– Фербергские.[18] Хорошо, – сказал я, извлекая оружие на свет.
Подобные игрушки появились лет десять назад, серьезно потеснив арбалеты. Впрочем, я все же предпочитаю пользоваться последними. Шумят меньше и не надо постоянно следить за зажженным фитилем. Арбалет, кстати говоря, тоже был приторочен к луке седла. Но его, в отличие от пистолетов, я трогать не стал. Такую штуку под монашеской одеждой не спрячешь.
– Что с Карлом?
– За ним ходят двое законников, – сказал Гансик. – Час назад они заглядывали в «Под русалкой», пытались узнать, что он там забыл.
– Значит, времени еще меньше, чем мы думали. Кстати, ты не видел в Тринсе кого-нибудь из одушевленных?
– Нет. Внутри тебя ждут наши старые друзья. Вот здесь лежит кошелек. Отдай его им. Карл передает пожелания удачи.

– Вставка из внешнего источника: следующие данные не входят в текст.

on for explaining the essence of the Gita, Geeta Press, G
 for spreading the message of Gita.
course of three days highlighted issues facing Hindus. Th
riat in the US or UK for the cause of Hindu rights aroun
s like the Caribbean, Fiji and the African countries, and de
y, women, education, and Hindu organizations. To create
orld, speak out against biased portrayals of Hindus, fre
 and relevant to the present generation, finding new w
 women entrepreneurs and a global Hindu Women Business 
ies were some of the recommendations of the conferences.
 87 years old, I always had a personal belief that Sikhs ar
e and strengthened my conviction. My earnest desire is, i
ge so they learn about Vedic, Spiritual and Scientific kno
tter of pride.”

Не ответив ни слова, я отправился обратно на дорогу. Отсюда до монастыря идти было не больше трех минут спокойным шагом. Возле запертых ворот, небольших, но на первый взгляд очень надежных, горели факелы.
На мое счастье, у аскетичных иеравитов принято вести себя замкнуто, потому как я не собирался выбривать на голове тонзуру – но никого из них не смущало, что человек прячет лицо под капюшоном, а руки – в рукавах. А уж обеты молчания здесь и вовсе встречались на каждом шагу, что мне было абсолютно на руку. Пару часов мой спектакль не вызовет ни у кого подозрений, а большего и не надо.

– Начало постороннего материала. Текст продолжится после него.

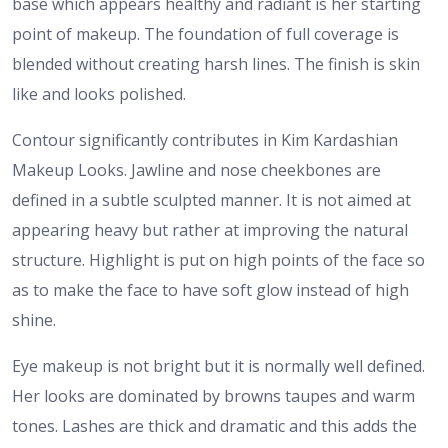
base which appears healthy and radiant is her starting
point of makeup. The foundation of full coverage is
blended without creating harsh lines. The finish is skin
like and looks polished.
Contour significantly contributes in Kim Kardashian
Makeup Looks. Jawline and nose cheekbones are
defined in a subtle sculpted manner. It is not aimed at
appearing heavy but rather at improving the natural
structure. Highlight is put on high points of the face so
as to make the face to have soft glow instead of high
shine.
Eye makeup is not bright but it is normally well defined.
Her looks are dominated by browns taupes and warm
tones. Lashes are thick and dramatic and this adds the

Я взялся за тяжелое кольцо калитки, несколько раз бухнул им о металлическую пластину и принялся ждать. Что хорошо в монашеских орденах – они всегда пускают на постой своих братьев, не оставляя их ночевать на пороге. Очень по-христиански, на мой взгляд.

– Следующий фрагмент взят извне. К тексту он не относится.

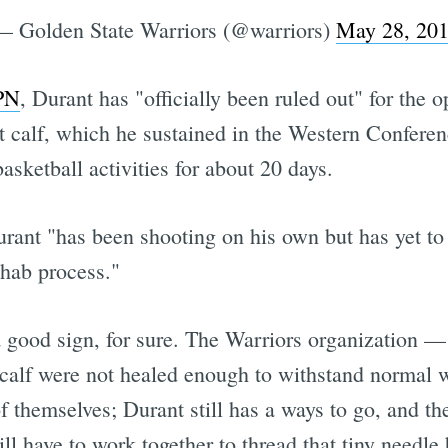
— Golden State Warriors (@warriors)
May 28, 20
SPN
, Durant has "officially been ruled out" for the
t calf, which he sustained in the Western Conferen
asketball activities for about 20 days.
urant "has been shooting on his own but has yet to
ehab process."
a good sign, for sure. The Warriors organization 
s calf were not healed enough to withstand normal 
 themselves; Durant still has a ways to go, and th
ill have to work together to thread that tiny needle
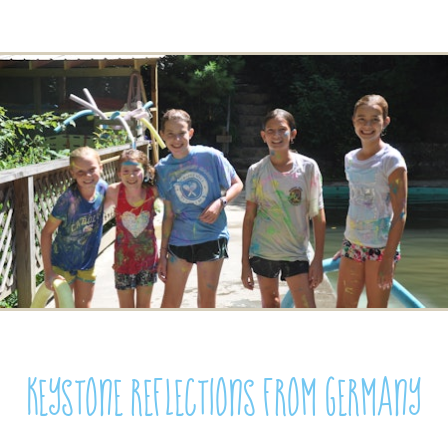
Keystone Reflections from Germany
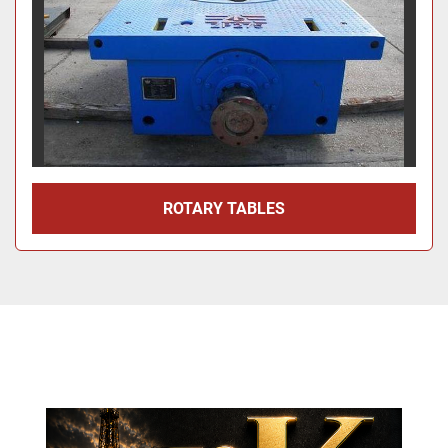
ROTARY TABLES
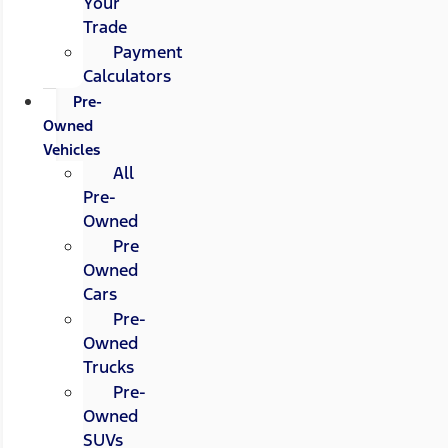
Your
Trade
Payment
Calculators
Pre-
Owned
Vehicles
All
Pre-
Owned
Pre
Owned
Cars
Pre-
Owned
Trucks
Pre-
Owned
SUVs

Окошко в калитке распахнулось, на меня глянула злобная пропитая рожа. Увидев мою одежду, она буркнула:
– Из какого монастыря, брат?
Я с сожалением покачал головой. Он наконец-то разглядел в сгущающихся сумерках мой пояс-веревку, ругнулся и тут же получил затрещину от кого-то невидимого. Скривился, захлопнул окошко, загремел засовом, отпер калитку, держа в руках фонарь:
– Заходи.
Я сделал шаг и оказался в монастыре, очень надеясь, что выйти отсюда будет столь же просто, как войти.
Кроме привратника здесь были еще двое. Пожилой монах, с лицом очень похожим на помятую сливу, который и отвесил подзатыльник товарищу за то, что тот выругался, и верзила, возвышавшийся над нами на две головы. По мне, драться с таким – очень близко к самоубийству. Справиться с подобной тушей можно, только если уронить на нее мельничный жернов.
– Ты из богомольцев? – спросил пожилой.
Я кивнул.
– Давно дал обет?
Я покачал головой.
– С каждым, кто приходит к нам, знакомится отец-настоятель. Но сейчас он спит, так что придется ему увидеть тебя утром. Мы дадим тебе приют, хлеб и воду, брат.